TASK INSTRUCTIONS: Look through the entries below, please, and copy every line with the word "down".

EXERCISE DATA:
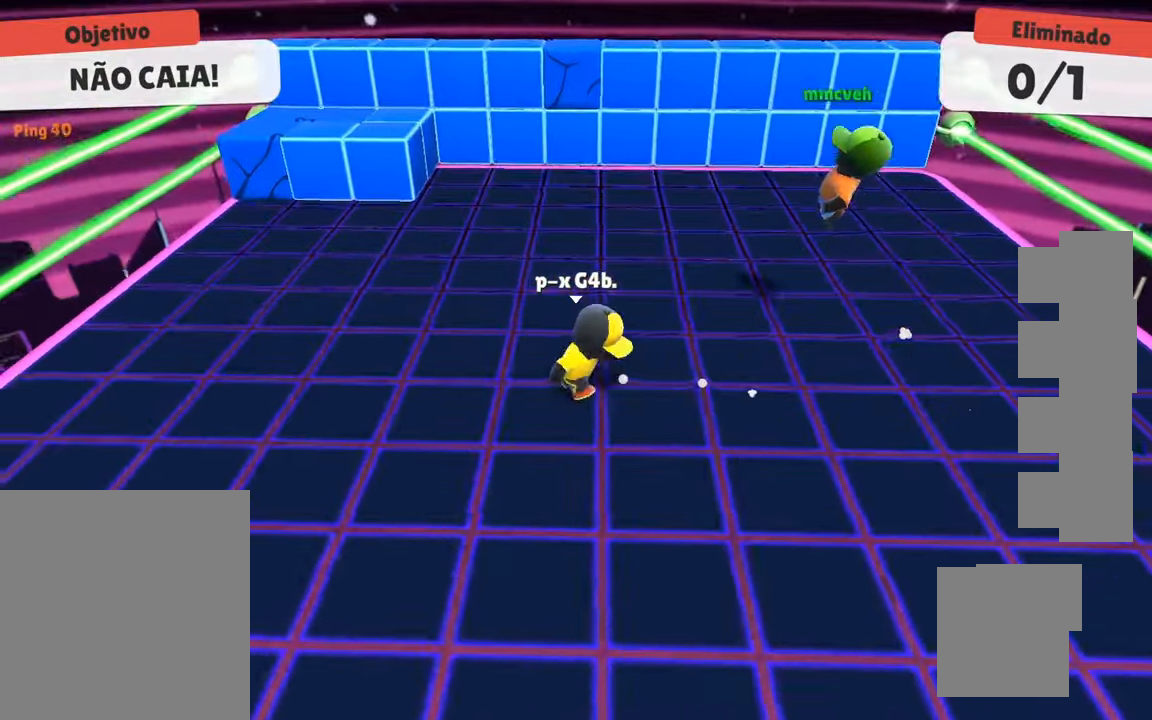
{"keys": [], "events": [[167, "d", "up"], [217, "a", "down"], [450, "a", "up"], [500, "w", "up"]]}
--
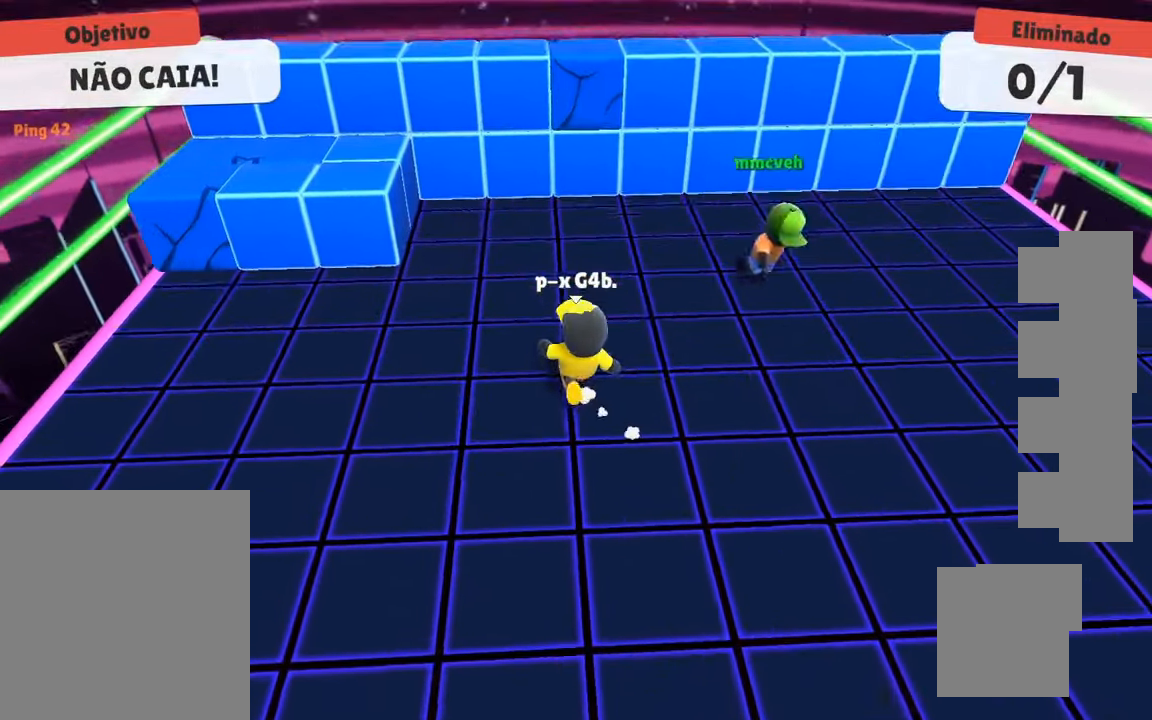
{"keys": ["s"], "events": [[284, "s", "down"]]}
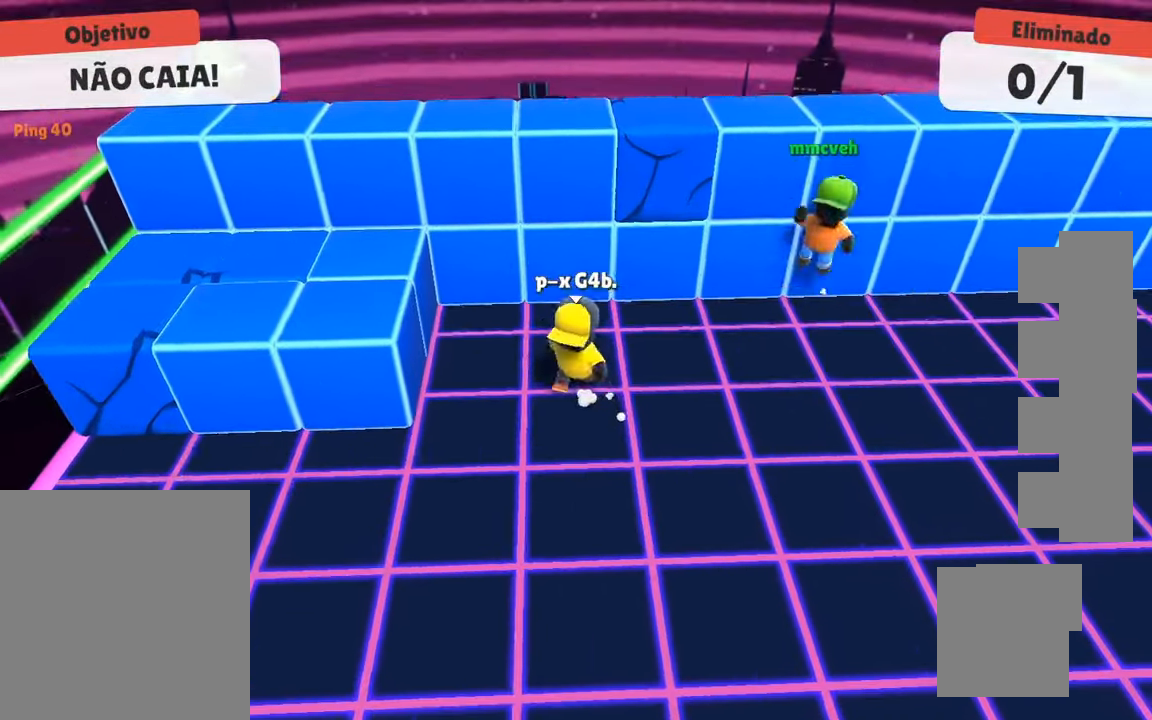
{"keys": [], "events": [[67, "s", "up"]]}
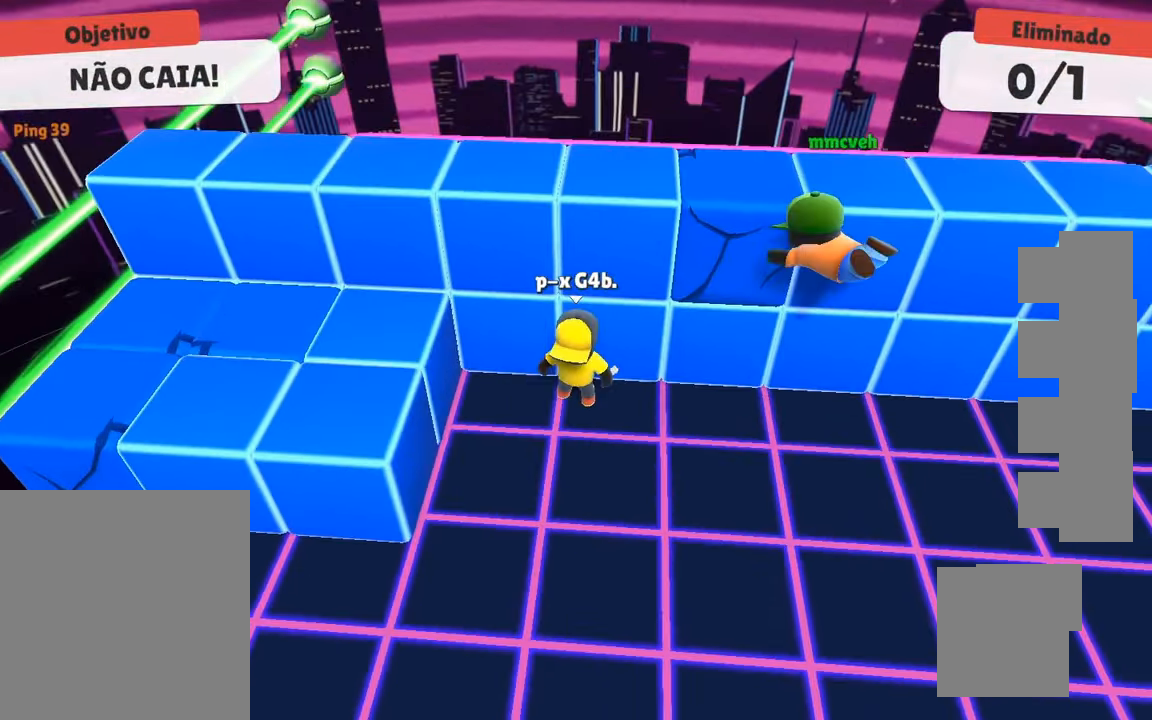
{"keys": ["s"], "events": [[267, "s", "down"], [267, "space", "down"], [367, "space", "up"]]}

EXERCISE RESULT:
{"keys": [], "events": [[167, "d", "up"], [217, "a", "down"], [450, "a", "up"], [500, "w", "up"]]}
{"keys": ["s"], "events": [[284, "s", "down"]]}
{"keys": ["s"], "events": [[267, "s", "down"], [267, "space", "down"], [367, "space", "up"]]}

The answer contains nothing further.